Excerpts from a dataset:
══════════
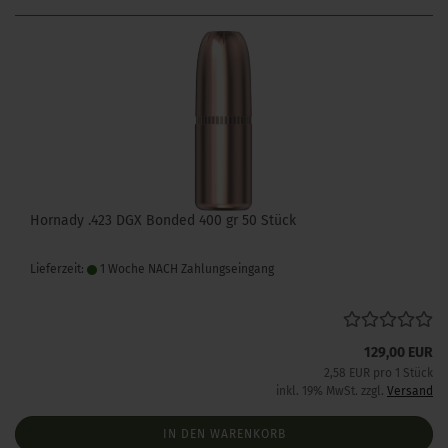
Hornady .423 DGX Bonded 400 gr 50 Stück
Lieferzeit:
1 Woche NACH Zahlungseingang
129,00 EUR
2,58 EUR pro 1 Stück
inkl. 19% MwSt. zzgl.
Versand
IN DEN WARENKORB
══════════
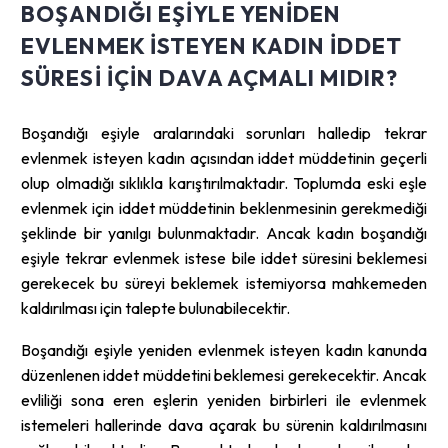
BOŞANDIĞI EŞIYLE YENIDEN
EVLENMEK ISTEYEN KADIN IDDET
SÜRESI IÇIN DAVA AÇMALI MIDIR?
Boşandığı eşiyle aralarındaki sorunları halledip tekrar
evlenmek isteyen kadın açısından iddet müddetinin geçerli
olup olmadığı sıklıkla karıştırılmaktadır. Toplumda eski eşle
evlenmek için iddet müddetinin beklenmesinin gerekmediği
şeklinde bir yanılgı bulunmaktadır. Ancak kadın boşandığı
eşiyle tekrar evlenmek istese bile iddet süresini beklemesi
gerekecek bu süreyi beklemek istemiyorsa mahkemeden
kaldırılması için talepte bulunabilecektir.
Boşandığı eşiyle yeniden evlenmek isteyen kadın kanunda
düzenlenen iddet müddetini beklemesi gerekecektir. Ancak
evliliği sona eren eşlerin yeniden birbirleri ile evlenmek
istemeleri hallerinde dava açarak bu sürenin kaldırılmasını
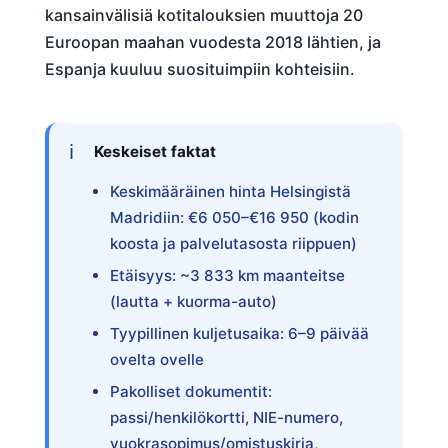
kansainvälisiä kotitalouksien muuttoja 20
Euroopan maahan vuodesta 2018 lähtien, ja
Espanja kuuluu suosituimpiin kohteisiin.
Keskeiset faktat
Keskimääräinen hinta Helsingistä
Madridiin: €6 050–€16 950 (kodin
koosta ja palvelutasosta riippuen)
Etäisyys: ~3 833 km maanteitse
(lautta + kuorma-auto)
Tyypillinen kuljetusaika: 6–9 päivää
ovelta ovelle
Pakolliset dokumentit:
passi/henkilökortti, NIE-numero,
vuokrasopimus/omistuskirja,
══════════
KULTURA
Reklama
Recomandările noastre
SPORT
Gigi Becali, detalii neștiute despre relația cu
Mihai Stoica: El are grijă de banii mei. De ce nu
══════════
WORK ORDER:
List each line of the records that holds the string "Ancak".

EXERCISE ANSWER:
şeklinde bir yanılgı bulunmaktadır. Ancak kadın boşandığı
düzenlenen iddet müddetini beklemesi gerekecektir. Ancak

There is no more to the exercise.